#### DIRECTIONS FOR THIS TASK
The reply should hold every record, copied exactly, and none of the pictures.

(Stored entries)
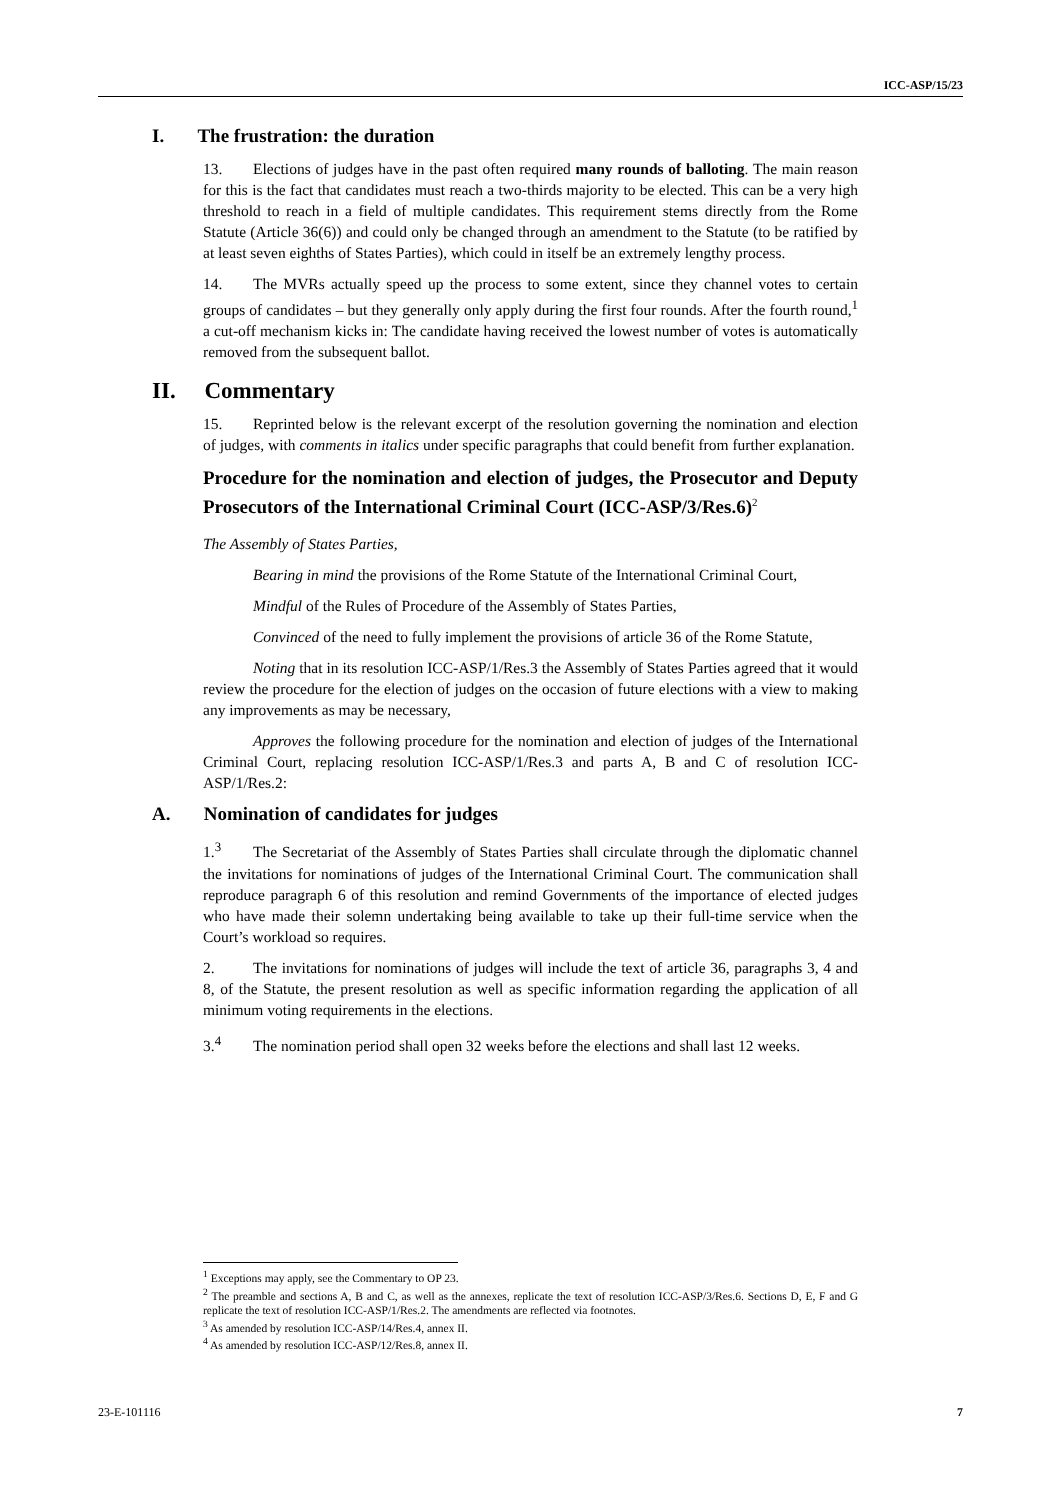ICC-ASP/15/23
I. The frustration: the duration
13. Elections of judges have in the past often required many rounds of balloting. The main reason for this is the fact that candidates must reach a two-thirds majority to be elected. This can be a very high threshold to reach in a field of multiple candidates. This requirement stems directly from the Rome Statute (Article 36(6)) and could only be changed through an amendment to the Statute (to be ratified by at least seven eighths of States Parties), which could in itself be an extremely lengthy process.
14. The MVRs actually speed up the process to some extent, since they channel votes to certain groups of candidates – but they generally only apply during the first four rounds. After the fourth round,<sup>1</sup> a cut-off mechanism kicks in: The candidate having received the lowest number of votes is automatically removed from the subsequent ballot.
II. Commentary
15. Reprinted below is the relevant excerpt of the resolution governing the nomination and election of judges, with comments in italics under specific paragraphs that could benefit from further explanation.
Procedure for the nomination and election of judges, the Prosecutor and Deputy Prosecutors of the International Criminal Court (ICC-ASP/3/Res.6)<sup>2</sup>
The Assembly of States Parties,
Bearing in mind the provisions of the Rome Statute of the International Criminal Court,
Mindful of the Rules of Procedure of the Assembly of States Parties,
Convinced of the need to fully implement the provisions of article 36 of the Rome Statute,
Noting that in its resolution ICC-ASP/1/Res.3 the Assembly of States Parties agreed that it would review the procedure for the election of judges on the occasion of future elections with a view to making any improvements as may be necessary,
Approves the following procedure for the nomination and election of judges of the International Criminal Court, replacing resolution ICC-ASP/1/Res.3 and parts A, B and C of resolution ICC-ASP/1/Res.2:
A. Nomination of candidates for judges
1.<sup>3</sup> The Secretariat of the Assembly of States Parties shall circulate through the diplomatic channel the invitations for nominations of judges of the International Criminal Court. The communication shall reproduce paragraph 6 of this resolution and remind Governments of the importance of elected judges who have made their solemn undertaking being available to take up their full-time service when the Court’s workload so requires.
2. The invitations for nominations of judges will include the text of article 36, paragraphs 3, 4 and 8, of the Statute, the present resolution as well as specific information regarding the application of all minimum voting requirements in the elections.
3.<sup>4</sup> The nomination period shall open 32 weeks before the elections and shall last 12 weeks.
<sup>1</sup> Exceptions may apply, see the Commentary to OP 23.
<sup>2</sup> The preamble and sections A, B and C, as well as the annexes, replicate the text of resolution ICC-ASP/3/Res.6. Sections D, E, F and G replicate the text of resolution ICC-ASP/1/Res.2. The amendments are reflected via footnotes.
<sup>3</sup> As amended by resolution ICC-ASP/14/Res.4, annex II.
<sup>4</sup> As amended by resolution ICC-ASP/12/Res.8, annex II.
23-E-101116 7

#### WRITTEN SOLUTION
ICC-ASP/15/23
I. The frustration: the duration
13. Elections of judges have in the past often required many rounds of balloting. The main reason for this is the fact that candidates must reach a two-thirds majority to be elected. This can be a very high threshold to reach in a field of multiple candidates. This requirement stems directly from the Rome Statute (Article 36(6)) and could only be changed through an amendment to the Statute (to be ratified by at least seven eighths of States Parties), which could in itself be an extremely lengthy process.
14. The MVRs actually speed up the process to some extent, since they channel votes to certain groups of candidates – but they generally only apply during the first four rounds. After the fourth round,<sup>1</sup> a cut-off mechanism kicks in: The candidate having received the lowest number of votes is automatically removed from the subsequent ballot.
II. Commentary
15. Reprinted below is the relevant excerpt of the resolution governing the nomination and election of judges, with comments in italics under specific paragraphs that could benefit from further explanation.
Procedure for the nomination and election of judges, the Prosecutor and Deputy Prosecutors of the International Criminal Court (ICC-ASP/3/Res.6)<sup>2</sup>
The Assembly of States Parties,
Bearing in mind the provisions of the Rome Statute of the International Criminal Court,
Mindful of the Rules of Procedure of the Assembly of States Parties,
Convinced of the need to fully implement the provisions of article 36 of the Rome Statute,
Noting that in its resolution ICC-ASP/1/Res.3 the Assembly of States Parties agreed that it would review the procedure for the election of judges on the occasion of future elections with a view to making any improvements as may be necessary,
Approves the following procedure for the nomination and election of judges of the International Criminal Court, replacing resolution ICC-ASP/1/Res.3 and parts A, B and C of resolution ICC-ASP/1/Res.2:
A. Nomination of candidates for judges
1.<sup>3</sup> The Secretariat of the Assembly of States Parties shall circulate through the diplomatic channel the invitations for nominations of judges of the International Criminal Court. The communication shall reproduce paragraph 6 of this resolution and remind Governments of the importance of elected judges who have made their solemn undertaking being available to take up their full-time service when the Court’s workload so requires.
2. The invitations for nominations of judges will include the text of article 36, paragraphs 3, 4 and 8, of the Statute, the present resolution as well as specific information regarding the application of all minimum voting requirements in the elections.
3.<sup>4</sup> The nomination period shall open 32 weeks before the elections and shall last 12 weeks.
<sup>1</sup> Exceptions may apply, see the Commentary to OP 23.
<sup>2</sup> The preamble and sections A, B and C, as well as the annexes, replicate the text of resolution ICC-ASP/3/Res.6. Sections D, E, F and G replicate the text of resolution ICC-ASP/1/Res.2. The amendments are reflected via footnotes.
<sup>3</sup> As amended by resolution ICC-ASP/14/Res.4, annex II.
<sup>4</sup> As amended by resolution ICC-ASP/12/Res.8, annex II.
23-E-101116 7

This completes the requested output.